▸ **EXTRAIT DU TEXTE**:
=======

8.5 Les agences

8.5.1 L’île des Médias

L’île des Médias est une société hybride dont les activités se sont étendues progressivement dans de domaines aussi divers que l’édition de sites d’information, de sites de commerce électronique, la publication de magazines papier, la création et l’entretien de sites institutionnels, la communication de crise, le marketing ou la syndication de contenu. Son parcours illustre la porosité des frontières entre ces activités sur l’internet, accentuée par la crise économique qui a frappé le secteur en 2001.

 

Création d’une « agence de presse internet »

L’île des Médias a été créée 1996 par le journaliste Renaud de La Baume et Jérôme Hérard, bénéficiant d’un financement de la part de Bruno Bonnell, PDG de la société éditrice de jeux vidéo Infogrames. Renaud de La Baume avait travaillé auparavant pour Libération, La Tribune et L’Express, essentiellement dans des thématiques économiques. En 1995, à l’occasion de la rédaction d’un livre sur l’avènement du multimédia, il découvre l’internet. Il décide alors de créer une agence de presse spécifiquement conçue pour fournir du contenu aux futurs journaux en ligne, qui n’existent pas encore. Cette anticipation sur l’émergence d’un marché nouveau et la tentative de se positionner avant les autres dans un créneau innovant rapproche L’île des Médias aux autres start-ups du secteur de l’internet qui ont vu le jour à la fin des années 90 en France.

« L’idée c’était de créer une agence de presse pour des journaux sur l’internet, pour alimenter des journaux qui n’existaient pas encore. C’était ça l’idée principale. J’imaginais que très vite il allait avoir beaucoup de journaux en ligne et qu’il faudrait développer une écriture nouvelle et spéciale pour changer un peu le métier de journaliste. Ce n’était pas la technologie qui m’intéressait, c’est plutôt une nouvelle manière de véhiculer la pensée qui est intéressante avec internet ». Renaud de La Baume, fondateur de L’île des Médias, juin 2003

La première activité de l’agence de presse a été la reconstitution de procès contemporains. Il s’agissait d’exploiter les possibilités offertes par l’internet en ce qui concerne le multimédia afin de donner une idée exacte aux internautes des moments les plus intéressants de procès en cours. Le produit était vendu à Infonie et diffusé sur le portail du fournisseur d’accès. Par la suite, la société a développé son activité d’édition de sites d’information spécialisés avec la création de Overgame, sur les jeux vidéo et Loginews, sur les logiciels open source. Elle a également pris en charge la création de sites pour des magazines papier comme Marianne en ligne pour l’hebdomadaire Marianne et Nouveléco, pour le mensuel d’information technologique et économique Nouvel Economiste. La croissance de la société a été régulière puisque son chiffre d’affaires est passé de 0,4M d’euros en 1997 à 1,5M d’euros pour l’exercice 2000, ce qui lui a permis d’engranger de bénéfices de l’ordre de 100 000 euros pour la même année. En 2001, L’île des Médias s’est engagée dans un mouvement de concentration en rachetant plusieurs supports internet et papier qui se sont trouvés en difficulté financière du fait de la crise du secteur publicitaire. Selon le fondateur de la société, « nous profitons de la stratégie de repli des grands groupes de presse. Pour nous, jeunes PME du secteur, c’est une aubaine à saisir »[1]. Ainsi, en mai 2001 L’île des Médias a fait l’acquisition de Agoride, magazine en ligne sur les sports de glisse, qui se trouvait alors en liquidation judiciaire. En octobre 2001, la société a acquis la majorité du capital de Transfert, société éditrice du mensuel et du site internet du même nom, et en janvier 2001 elle rachetait le magazine Newbiz au groupe Tests et à L’Express. Ces rachats successifs de titres déficitaires ont porte atteinte à la rentabilité de L’île des Médias dont les pertes se sont élevées à près de 2,5M d’euros pour l’exercice 2002.

=======

▸ **ITEMS**:
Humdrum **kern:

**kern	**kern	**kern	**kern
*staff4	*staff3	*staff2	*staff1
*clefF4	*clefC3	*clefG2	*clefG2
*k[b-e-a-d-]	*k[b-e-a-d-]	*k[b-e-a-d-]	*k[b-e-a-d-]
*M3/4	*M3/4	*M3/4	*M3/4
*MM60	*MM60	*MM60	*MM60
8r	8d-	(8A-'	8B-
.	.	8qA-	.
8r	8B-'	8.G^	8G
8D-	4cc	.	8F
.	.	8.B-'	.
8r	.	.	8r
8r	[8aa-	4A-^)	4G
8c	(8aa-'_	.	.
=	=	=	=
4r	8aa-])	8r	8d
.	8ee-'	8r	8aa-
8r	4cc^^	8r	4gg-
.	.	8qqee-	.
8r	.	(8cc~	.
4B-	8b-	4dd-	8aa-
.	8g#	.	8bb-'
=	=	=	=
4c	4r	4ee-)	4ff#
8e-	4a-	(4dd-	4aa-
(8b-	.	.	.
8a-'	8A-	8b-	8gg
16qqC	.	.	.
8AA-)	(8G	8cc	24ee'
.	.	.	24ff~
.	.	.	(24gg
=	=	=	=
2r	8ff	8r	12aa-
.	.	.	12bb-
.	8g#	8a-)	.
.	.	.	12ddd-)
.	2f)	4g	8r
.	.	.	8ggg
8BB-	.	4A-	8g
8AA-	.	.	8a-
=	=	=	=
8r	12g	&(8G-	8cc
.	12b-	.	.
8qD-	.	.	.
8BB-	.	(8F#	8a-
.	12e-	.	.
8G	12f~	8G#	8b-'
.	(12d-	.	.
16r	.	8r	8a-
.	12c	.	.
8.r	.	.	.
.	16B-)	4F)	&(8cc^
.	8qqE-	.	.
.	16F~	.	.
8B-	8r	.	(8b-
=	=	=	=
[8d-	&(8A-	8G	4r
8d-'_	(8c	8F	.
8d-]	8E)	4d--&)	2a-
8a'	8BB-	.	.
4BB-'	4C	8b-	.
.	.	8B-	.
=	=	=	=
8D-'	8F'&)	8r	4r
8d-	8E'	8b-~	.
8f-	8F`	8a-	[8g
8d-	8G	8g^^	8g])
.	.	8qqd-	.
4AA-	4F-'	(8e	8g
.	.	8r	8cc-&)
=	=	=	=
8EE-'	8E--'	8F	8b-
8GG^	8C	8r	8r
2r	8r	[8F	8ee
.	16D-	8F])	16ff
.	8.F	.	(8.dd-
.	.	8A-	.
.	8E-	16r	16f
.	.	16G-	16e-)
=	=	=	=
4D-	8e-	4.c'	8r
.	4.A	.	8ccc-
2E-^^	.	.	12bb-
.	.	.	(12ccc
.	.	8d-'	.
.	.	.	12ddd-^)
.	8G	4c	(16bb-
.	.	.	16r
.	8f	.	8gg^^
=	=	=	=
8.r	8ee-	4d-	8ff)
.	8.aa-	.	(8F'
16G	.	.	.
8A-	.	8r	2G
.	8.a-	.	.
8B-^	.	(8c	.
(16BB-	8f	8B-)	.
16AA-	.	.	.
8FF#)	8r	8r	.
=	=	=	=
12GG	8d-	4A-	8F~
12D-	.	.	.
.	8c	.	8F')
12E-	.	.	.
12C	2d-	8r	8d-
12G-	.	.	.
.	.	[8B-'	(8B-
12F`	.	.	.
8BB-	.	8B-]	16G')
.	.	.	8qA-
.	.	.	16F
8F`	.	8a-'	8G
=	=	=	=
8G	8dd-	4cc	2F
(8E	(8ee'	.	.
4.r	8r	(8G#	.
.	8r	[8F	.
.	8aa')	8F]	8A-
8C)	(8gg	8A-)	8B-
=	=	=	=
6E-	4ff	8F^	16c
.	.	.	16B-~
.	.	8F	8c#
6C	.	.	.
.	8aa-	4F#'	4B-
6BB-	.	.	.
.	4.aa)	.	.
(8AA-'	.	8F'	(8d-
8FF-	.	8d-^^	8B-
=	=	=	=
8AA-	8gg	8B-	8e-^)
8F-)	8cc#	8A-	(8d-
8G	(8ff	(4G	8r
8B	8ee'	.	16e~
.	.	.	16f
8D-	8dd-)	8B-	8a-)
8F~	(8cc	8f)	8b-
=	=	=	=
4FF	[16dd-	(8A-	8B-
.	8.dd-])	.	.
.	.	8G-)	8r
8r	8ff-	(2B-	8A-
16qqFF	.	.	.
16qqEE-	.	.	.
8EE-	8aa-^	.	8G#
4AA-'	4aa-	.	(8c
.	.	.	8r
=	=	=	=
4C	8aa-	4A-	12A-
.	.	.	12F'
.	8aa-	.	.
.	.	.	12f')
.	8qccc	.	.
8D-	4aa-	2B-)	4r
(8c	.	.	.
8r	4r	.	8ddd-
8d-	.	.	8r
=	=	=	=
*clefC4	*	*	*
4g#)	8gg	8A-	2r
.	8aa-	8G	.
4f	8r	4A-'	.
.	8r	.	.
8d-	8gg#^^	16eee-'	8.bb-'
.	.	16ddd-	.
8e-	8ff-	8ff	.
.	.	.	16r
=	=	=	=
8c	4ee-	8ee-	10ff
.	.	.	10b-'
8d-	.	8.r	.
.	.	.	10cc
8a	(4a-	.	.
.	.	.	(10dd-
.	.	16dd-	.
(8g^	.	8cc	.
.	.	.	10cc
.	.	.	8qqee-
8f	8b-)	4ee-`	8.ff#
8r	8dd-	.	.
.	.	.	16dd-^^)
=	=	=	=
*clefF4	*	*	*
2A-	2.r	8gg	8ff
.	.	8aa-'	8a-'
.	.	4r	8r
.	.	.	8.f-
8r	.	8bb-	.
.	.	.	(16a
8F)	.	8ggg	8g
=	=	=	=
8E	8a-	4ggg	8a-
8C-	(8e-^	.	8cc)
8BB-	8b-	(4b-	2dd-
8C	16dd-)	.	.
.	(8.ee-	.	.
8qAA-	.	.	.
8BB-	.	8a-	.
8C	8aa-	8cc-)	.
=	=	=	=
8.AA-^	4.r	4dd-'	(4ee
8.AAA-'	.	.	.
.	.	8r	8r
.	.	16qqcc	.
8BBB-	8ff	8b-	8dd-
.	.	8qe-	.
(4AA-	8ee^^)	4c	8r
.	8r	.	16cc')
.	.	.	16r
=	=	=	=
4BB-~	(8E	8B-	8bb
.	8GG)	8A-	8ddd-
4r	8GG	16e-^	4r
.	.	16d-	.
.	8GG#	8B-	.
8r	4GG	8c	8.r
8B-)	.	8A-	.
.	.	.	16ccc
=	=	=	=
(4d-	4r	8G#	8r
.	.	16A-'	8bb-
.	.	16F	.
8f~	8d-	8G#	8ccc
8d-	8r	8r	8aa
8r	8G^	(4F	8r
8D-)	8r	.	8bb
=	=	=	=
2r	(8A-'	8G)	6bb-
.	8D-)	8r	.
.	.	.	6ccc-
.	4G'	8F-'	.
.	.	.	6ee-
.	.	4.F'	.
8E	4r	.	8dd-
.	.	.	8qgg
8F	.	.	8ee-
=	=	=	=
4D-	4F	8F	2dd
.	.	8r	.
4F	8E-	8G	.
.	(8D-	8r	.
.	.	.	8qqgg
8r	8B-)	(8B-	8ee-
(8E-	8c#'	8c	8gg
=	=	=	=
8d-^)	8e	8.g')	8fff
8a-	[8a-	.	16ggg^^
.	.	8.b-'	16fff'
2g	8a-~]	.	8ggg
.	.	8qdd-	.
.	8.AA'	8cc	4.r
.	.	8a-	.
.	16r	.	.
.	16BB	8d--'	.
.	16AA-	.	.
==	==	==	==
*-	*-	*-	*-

=======

▸ **CONSIGNE ÉCRITE**: Pourriez-vous recopier à l'identique le passage de l'extrait sur L'île des Médias qui commence par « L’île des Médias a été » et se poursuit jusqu'à « 90 en France. » ?

▸ **RÉPONSE ATTENDUE**:
L’île des Médias a été créée 1996 par le journaliste Renaud de La Baume et Jérôme Hérard, bénéficiant d’un financement de la part de Bruno Bonnell, PDG de la société éditrice de jeux vidéo Infogrames. Renaud de La Baume avait travaillé auparavant pour Libération, La Tribune et L’Express, essentiellement dans des thématiques économiques. En 1995, à l’occasion de la rédaction d’un livre sur l’avènement du multimédia, il découvre l’internet. Il décide alors de créer une agence de presse spécifiquement conçue pour fournir du contenu aux futurs journaux en ligne, qui n’existent pas encore. Cette anticipation sur l’émergence d’un marché nouveau et la tentative de se positionner avant les autres dans un créneau innovant rapproche L’île des Médias aux autres start-ups du secteur de l’internet qui ont vu le jour à la fin des années 90 en France.